O chamado que recebemos de Deus em Cristo
Jesus é o chamado para sermos filhos. Várias vezes na Bíblia vemos a expressão
"Deus nos adotou". A Bíblia diz que embora todos sejamos criaturas de
Deus, nem todos são filhos de Deus (Jo 1.12). Ser filho é assumir a condição de
uma família, com todos os direitos e deveres que ela tem. Infelizmente nossa
alma facilmente desenvolve uma idéia de luto existencial, de abandono de Deus,
de distanciamento do Pai.
Neste texto de Romanos, Paulo descreve as
conseqüências em nossa alma:
1.
Quem
não é filho, cria uma relação de escravidão – "porque
não recebestes o espírito de escravidão" (Rm 8.15). Paulo tenta trazer
à mente do povo de Deus, que sua relação com Deus agora em Cristo, é totalmente
diferenciada. Não mais escravos, mas filhos.
Embora vivendo com Deus, nem sempre o vemos
como Pai. Muitas vezes se parece mais com alguém punitivo, que exige uma cota
diária de tarefas a serem preenchidas, e que pode nos castigar e retirar alguns
privilégios nossos se não fizermos exatamente o que ele espera.
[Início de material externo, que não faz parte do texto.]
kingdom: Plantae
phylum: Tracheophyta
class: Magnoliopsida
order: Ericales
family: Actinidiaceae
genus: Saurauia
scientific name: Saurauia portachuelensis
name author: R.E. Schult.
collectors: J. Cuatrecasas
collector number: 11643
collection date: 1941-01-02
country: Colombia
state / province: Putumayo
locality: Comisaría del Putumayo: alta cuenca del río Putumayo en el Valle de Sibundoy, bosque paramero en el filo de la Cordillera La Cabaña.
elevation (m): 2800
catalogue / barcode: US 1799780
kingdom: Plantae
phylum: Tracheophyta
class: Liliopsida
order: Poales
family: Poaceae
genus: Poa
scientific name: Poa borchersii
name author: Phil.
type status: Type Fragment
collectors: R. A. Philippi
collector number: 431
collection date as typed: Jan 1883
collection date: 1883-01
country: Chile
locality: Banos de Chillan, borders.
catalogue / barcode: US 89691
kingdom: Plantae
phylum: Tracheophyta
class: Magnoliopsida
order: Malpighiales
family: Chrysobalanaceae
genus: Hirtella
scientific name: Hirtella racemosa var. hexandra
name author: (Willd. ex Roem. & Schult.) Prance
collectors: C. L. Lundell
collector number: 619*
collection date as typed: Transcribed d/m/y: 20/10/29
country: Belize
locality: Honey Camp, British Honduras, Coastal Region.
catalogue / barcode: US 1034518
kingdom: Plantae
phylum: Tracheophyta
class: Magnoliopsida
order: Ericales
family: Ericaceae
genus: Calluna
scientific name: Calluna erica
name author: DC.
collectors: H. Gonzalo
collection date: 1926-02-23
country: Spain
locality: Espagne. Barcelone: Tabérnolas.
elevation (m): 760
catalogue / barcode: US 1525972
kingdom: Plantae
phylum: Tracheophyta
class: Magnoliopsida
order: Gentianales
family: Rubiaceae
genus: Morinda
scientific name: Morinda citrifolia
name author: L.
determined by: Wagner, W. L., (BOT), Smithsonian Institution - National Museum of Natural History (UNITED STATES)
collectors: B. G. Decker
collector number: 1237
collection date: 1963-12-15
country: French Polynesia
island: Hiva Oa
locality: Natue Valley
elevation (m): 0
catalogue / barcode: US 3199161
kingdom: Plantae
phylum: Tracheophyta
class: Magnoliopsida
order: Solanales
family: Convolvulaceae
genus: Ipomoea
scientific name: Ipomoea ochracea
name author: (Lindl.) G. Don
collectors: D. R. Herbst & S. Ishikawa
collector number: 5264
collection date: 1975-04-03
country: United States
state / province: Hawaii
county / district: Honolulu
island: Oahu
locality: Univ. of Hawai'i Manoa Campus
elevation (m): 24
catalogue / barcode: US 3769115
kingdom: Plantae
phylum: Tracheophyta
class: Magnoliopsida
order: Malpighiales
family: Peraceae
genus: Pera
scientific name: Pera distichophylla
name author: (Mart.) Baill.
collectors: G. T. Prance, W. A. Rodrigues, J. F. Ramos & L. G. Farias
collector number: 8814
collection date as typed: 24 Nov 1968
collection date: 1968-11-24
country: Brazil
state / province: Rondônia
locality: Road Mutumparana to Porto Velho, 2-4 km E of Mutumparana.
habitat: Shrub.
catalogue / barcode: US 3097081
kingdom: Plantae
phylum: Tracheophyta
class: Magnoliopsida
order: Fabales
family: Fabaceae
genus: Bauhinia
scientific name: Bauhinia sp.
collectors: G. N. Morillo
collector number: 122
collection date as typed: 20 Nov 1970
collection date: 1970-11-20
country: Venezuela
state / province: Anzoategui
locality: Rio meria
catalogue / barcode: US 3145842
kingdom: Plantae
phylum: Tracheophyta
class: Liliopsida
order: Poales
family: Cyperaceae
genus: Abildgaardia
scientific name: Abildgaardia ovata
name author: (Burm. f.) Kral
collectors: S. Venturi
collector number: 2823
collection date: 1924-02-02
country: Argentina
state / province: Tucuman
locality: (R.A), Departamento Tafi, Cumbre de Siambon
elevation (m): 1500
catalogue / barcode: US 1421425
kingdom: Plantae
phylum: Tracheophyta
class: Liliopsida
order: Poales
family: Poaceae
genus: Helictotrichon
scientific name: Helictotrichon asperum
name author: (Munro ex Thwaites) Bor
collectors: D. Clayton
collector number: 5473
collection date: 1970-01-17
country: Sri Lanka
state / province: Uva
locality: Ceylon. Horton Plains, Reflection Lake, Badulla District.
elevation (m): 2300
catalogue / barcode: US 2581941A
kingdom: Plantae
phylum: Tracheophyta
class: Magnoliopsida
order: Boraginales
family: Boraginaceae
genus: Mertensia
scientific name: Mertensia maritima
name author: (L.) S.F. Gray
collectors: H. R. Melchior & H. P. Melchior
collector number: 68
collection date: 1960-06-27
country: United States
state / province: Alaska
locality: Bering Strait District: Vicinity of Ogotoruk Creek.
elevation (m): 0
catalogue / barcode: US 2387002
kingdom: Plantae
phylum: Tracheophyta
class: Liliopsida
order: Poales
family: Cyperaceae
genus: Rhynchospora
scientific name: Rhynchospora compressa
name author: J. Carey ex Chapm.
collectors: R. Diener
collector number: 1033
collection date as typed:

Esta mentalidade
que se fundamenta na funcionalidade, contudo, não é a de um Pai com um filho,
mas de um servo com seu senhor.
2. Quem não é filho, vive numa
insegurança marcante – Paulo usa a idéia de medo. "porque
não recebestes o espírito de escravidão para viverdes, outra vez,
atemorizados" (Rm 8.15). É bom grifar a palavra "atemorizados".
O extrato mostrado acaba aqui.